List of tasks:
1. Answer these questions using the text on Nayla Al Khaja.
(a) At which university did she complete her bachelor's degree in film studies, and in what year?
(b) At which festival did her film Three premiere?
(c) With which two speaker organizations is she registered?
2. Take the part of the text on Nayla Al Khaja that opens with the words "Nayla Al Khaja (Arabic: نايلة" and closes with "global streaming distribution.", and write it out again with "grant" in place of "scholarship".

Given text:
######

Emirati film director and screenwriter

Nayla Al Khaja (Arabic: نايلة الخاجة‎; born March 7 1978) is the first female screenwriter, director, and producer in the United Arab Emirates.

== Early life and education ==
Nayla Al Khaja was born on March 7 1978 and raised in Dubai. She earned a degree in mass communication from Dubai Women's College and completed a bachelor's degree in film studies at Ryerson University (now Toronto Metropolitan University) in Canada in 2005, supported by a UAE government scholarship.

== Career ==
AlI Khaja began her career creating short films. Her early works, such as Arabana (2006), Once, Malal, and The Shadow, have been featured and awarded at international film festivals. Both Animal (2016) and The Shadow (2019) were later acquired by Netflix, marking the first Emirati films to gain global streaming distribution.

Al Khaja's films Animal and The Shadow achieved international recognition when Netflix acquired their rights in September 2022, expanding her reach to a global audience.

Beyond her work in filmmaking, Nayla Al Khaja has contributed as a cultural consultant to projects across the Gulf region. She is registered as a speaker with the London Speaker Bureau and MENA Speakers. Al Khaja has delivered talks, including TED Talks, on topics such as Arab women in media, gender balance, working in male-dominated industries, entrepreneurship, and cultural representation.

=== Debut Feature Film: Three ===
Her debut feature film, Three (2023), is a psychological horror-drama shot in the UAE and Thailand during the COVID-19 pandemic. It premiered at the Red Sea International Film Festival in December 2023 and was scheduled for theatrical release across the Gulf region in early 2024. The film stars British actor Jefferson Hall, alongside Emirati actors Saud Alzarooni, Faten Ahmed, Noura Alabed, and Maree Al Halyan. The film follows a family's quest to comprehend the unsettling behavior of their child, interpreted by some characters as possession. Al Khaja has described Three as a personal and cathartic project that functions as “healing and therapy,” composed of fragments drawn from real-life experiences.

######

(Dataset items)
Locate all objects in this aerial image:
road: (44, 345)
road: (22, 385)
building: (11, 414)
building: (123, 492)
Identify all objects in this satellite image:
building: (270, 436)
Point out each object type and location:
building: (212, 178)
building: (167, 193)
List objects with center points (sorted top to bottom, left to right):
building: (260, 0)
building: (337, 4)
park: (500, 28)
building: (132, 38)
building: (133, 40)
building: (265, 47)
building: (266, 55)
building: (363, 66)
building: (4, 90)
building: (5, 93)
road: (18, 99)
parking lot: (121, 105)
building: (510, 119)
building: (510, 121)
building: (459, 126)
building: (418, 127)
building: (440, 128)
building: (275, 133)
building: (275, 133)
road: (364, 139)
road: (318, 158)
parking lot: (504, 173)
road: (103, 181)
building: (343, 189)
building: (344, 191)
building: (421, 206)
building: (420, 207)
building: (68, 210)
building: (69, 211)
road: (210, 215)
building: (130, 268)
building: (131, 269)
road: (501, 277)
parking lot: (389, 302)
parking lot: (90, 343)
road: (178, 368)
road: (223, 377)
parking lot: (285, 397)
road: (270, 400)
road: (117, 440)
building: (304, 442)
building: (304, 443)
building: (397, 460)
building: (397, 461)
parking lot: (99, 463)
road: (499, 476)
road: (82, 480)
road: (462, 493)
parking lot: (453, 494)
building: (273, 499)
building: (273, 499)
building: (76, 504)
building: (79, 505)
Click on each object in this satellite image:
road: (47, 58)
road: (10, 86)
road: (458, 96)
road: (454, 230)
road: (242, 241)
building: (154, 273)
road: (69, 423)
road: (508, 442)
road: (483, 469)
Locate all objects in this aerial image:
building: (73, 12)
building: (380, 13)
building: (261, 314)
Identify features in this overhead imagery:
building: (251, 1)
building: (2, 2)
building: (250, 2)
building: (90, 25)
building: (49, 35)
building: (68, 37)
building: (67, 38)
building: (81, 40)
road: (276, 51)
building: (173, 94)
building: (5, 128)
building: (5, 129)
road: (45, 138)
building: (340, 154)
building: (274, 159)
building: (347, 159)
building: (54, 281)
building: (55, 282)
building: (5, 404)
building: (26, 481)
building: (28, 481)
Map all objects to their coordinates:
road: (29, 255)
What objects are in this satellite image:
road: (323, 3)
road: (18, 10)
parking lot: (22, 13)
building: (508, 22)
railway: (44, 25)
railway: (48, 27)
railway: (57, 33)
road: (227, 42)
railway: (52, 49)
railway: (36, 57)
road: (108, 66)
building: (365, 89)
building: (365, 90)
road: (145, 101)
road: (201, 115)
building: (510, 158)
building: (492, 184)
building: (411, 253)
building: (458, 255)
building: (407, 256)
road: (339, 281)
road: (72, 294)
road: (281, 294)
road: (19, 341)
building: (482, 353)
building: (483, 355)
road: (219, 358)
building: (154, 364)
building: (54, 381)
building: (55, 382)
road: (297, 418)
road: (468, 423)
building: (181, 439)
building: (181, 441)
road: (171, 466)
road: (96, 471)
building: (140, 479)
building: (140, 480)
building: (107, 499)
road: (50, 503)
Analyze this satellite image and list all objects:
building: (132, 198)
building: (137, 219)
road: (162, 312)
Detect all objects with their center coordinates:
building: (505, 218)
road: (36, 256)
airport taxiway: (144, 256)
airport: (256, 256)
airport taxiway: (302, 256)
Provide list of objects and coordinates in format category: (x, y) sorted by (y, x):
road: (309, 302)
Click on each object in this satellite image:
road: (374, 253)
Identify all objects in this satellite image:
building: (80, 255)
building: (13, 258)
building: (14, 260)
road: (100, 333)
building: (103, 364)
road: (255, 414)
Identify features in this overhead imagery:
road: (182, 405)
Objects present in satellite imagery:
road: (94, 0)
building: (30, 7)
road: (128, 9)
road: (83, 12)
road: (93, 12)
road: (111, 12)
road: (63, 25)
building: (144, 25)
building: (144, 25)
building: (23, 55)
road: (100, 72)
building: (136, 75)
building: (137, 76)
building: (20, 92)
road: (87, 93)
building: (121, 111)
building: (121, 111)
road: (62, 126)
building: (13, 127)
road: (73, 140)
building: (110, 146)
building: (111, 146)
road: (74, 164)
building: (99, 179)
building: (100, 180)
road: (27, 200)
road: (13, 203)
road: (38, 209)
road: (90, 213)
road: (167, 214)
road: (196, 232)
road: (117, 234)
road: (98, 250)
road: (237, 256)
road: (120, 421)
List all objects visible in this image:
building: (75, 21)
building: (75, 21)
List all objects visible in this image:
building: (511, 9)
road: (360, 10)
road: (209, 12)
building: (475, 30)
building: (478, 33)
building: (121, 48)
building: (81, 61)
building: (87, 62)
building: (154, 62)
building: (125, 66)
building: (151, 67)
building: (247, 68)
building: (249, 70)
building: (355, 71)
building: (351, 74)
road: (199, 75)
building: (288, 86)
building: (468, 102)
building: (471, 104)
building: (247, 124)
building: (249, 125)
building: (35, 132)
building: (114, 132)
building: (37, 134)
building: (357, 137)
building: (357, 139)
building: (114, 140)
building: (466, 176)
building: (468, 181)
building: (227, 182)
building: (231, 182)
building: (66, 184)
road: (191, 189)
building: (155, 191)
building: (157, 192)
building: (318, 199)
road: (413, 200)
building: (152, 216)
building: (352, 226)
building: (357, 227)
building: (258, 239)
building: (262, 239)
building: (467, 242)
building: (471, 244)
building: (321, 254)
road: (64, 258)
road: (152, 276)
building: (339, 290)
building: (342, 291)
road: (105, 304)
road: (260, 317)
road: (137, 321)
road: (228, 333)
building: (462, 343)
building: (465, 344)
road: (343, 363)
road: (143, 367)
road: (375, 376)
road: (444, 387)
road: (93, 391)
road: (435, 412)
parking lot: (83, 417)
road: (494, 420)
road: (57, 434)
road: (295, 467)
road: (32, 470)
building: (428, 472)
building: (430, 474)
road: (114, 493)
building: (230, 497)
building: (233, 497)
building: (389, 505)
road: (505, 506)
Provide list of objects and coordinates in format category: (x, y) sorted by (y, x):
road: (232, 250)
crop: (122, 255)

######

Responses in order:
1.
(a) Ryerson University (now Toronto Metropolitan University) in Canada, in 2005.
(b) The Red Sea International Film Festival, in December 2023.
(c) The London Speaker Bureau and MENA Speakers.

2.
Nayla Al Khaja (Arabic: نايلة الخاجة‎; born March 7 1978) is the first female screenwriter, director, and producer in the United Arab Emirates.

== Early life and education ==
Nayla Al Khaja was born on March 7 1978 and raised in Dubai. She earned a degree in mass communication from Dubai Women's College and completed a bachelor's degree in film studies at Ryerson University (now Toronto Metropolitan University) in Canada in 2005, supported by a UAE government grant.

== Career ==
AlI Khaja began her career creating short films. Her early works, such as Arabana (2006), Once, Malal, and The Shadow, have been featured and awarded at international film festivals. Both Animal (2016) and The Shadow (2019) were later acquired by Netflix, marking the first Emirati films to gain global streaming distribution.